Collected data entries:
»»
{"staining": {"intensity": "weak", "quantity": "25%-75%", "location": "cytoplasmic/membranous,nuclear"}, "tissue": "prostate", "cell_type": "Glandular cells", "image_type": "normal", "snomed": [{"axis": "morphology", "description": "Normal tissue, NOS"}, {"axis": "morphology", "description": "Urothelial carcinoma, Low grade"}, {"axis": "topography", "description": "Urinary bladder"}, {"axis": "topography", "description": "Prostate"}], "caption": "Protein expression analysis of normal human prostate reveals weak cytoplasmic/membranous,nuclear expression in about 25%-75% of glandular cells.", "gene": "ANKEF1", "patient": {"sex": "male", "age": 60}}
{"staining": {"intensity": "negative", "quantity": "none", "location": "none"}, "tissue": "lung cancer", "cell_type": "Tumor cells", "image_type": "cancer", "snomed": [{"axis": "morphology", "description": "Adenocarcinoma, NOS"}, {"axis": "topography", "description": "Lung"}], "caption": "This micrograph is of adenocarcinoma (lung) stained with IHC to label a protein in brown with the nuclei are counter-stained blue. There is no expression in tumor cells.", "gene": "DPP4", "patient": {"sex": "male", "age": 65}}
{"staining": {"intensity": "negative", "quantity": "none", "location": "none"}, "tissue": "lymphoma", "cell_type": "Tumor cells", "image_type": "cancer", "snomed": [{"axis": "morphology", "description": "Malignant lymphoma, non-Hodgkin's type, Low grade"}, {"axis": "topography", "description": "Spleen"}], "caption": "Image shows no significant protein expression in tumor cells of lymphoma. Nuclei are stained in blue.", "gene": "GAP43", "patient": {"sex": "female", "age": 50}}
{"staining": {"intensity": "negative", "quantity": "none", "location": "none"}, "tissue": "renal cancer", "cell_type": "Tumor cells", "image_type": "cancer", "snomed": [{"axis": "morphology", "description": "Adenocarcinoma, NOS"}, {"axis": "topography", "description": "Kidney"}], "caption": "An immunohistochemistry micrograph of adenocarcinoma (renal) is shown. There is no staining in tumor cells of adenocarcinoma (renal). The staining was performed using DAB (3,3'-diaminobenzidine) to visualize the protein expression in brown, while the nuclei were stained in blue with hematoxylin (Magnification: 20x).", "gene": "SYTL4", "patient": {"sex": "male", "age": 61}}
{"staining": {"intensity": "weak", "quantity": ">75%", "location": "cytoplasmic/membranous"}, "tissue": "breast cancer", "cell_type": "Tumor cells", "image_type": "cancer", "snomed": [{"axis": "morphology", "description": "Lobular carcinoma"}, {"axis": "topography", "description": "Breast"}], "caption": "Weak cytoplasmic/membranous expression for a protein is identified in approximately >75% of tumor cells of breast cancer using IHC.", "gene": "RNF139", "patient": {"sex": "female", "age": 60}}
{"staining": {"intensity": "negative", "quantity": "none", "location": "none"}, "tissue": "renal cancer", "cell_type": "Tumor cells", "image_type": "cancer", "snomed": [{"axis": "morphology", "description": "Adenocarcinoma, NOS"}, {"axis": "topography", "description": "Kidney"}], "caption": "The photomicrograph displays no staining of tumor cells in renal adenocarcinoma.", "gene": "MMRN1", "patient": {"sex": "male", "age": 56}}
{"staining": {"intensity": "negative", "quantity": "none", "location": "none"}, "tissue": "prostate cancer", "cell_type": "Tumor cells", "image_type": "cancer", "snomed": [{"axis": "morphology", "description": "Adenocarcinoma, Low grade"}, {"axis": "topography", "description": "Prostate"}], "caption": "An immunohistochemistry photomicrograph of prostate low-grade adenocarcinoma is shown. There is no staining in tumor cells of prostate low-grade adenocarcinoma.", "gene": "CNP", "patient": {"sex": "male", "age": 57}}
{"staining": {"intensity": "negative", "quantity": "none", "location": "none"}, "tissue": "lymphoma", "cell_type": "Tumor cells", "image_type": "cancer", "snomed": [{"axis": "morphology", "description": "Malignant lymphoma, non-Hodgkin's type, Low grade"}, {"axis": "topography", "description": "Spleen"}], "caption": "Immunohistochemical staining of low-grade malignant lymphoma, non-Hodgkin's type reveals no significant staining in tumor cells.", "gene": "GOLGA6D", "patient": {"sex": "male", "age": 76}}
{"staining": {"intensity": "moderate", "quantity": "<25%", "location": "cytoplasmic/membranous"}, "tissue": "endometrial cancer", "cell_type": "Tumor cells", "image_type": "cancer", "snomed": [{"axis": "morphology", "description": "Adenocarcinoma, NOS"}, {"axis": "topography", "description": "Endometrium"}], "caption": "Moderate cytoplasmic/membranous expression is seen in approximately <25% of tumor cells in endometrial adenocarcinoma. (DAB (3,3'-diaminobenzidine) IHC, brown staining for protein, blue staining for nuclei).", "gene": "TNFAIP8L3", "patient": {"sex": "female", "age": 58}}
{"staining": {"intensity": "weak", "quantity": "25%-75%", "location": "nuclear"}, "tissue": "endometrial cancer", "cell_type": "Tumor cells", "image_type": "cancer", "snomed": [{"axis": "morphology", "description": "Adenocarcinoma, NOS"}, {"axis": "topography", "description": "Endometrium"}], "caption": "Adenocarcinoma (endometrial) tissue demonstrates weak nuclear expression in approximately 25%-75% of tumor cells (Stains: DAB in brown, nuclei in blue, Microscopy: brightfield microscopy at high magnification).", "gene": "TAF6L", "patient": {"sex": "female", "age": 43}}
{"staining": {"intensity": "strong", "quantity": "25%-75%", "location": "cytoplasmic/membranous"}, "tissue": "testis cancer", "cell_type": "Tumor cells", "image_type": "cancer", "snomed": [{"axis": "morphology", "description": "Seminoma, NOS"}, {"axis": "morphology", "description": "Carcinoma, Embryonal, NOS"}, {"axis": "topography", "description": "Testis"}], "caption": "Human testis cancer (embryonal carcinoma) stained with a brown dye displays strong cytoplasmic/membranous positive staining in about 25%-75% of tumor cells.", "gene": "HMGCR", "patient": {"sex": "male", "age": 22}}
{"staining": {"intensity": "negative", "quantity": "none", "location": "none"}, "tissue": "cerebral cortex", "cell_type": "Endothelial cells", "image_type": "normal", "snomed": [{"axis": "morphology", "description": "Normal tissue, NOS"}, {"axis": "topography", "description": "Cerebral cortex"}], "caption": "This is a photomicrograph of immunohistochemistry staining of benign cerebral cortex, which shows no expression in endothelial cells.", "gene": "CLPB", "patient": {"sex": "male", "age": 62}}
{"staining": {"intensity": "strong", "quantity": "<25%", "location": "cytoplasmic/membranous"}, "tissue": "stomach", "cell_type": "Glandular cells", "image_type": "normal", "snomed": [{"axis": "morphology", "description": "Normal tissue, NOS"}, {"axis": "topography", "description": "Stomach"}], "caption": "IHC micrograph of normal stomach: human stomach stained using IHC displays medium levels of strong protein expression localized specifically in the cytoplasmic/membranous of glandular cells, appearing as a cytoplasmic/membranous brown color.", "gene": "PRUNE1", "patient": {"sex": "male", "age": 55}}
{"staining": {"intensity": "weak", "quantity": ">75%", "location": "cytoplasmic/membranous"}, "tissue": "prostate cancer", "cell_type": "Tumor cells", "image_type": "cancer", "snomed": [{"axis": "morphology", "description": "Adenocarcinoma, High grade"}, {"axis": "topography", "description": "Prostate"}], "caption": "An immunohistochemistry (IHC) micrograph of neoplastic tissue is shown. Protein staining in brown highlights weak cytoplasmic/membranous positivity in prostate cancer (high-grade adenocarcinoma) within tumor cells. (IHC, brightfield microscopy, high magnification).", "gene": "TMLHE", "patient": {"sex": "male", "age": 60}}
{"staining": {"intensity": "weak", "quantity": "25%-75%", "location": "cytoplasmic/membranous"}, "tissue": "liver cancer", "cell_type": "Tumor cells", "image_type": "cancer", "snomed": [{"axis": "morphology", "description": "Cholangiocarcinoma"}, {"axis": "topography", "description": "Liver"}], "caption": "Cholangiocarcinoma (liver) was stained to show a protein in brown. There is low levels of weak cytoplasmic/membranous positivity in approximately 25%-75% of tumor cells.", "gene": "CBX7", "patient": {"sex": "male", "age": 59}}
««
* **Task details**
Using the data above, transcribe the lines that run from the line with "immunohistochemistry micrograph of" to the line with "photomicrograph displays no", both ends kept, and output nothing else.

* **Output below**
{"staining": {"intensity": "negative", "quantity": "none", "location": "none"}, "tissue": "renal cancer", "cell_type": "Tumor cells", "image_type": "cancer", "snomed": [{"axis": "morphology", "description": "Adenocarcinoma, NOS"}, {"axis": "topography", "description": "Kidney"}], "caption": "An immunohistochemistry micrograph of adenocarcinoma (renal) is shown. There is no staining in tumor cells of adenocarcinoma (renal). The staining was performed using DAB (3,3'-diaminobenzidine) to visualize the protein expression in brown, while the nuclei were stained in blue with hematoxylin (Magnification: 20x).", "gene": "SYTL4", "patient": {"sex": "male", "age": 61}}
{"staining": {"intensity": "weak", "quantity": ">75%", "location": "cytoplasmic/membranous"}, "tissue": "breast cancer", "cell_type": "Tumor cells", "image_type": "cancer", "snomed": [{"axis": "morphology", "description": "Lobular carcinoma"}, {"axis": "topography", "description": "Breast"}], "caption": "Weak cytoplasmic/membranous expression for a protein is identified in approximately >75% of tumor cells of breast cancer using IHC.", "gene": "RNF139", "patient": {"sex": "female", "age": 60}}
{"staining": {"intensity": "negative", "quantity": "none", "location": "none"}, "tissue": "renal cancer", "cell_type": "Tumor cells", "image_type": "cancer", "snomed": [{"axis": "morphology", "description": "Adenocarcinoma, NOS"}, {"axis": "topography", "description": "Kidney"}], "caption": "The photomicrograph displays no staining of tumor cells in renal adenocarcinoma.", "gene": "MMRN1", "patient": {"sex": "male", "age": 56}}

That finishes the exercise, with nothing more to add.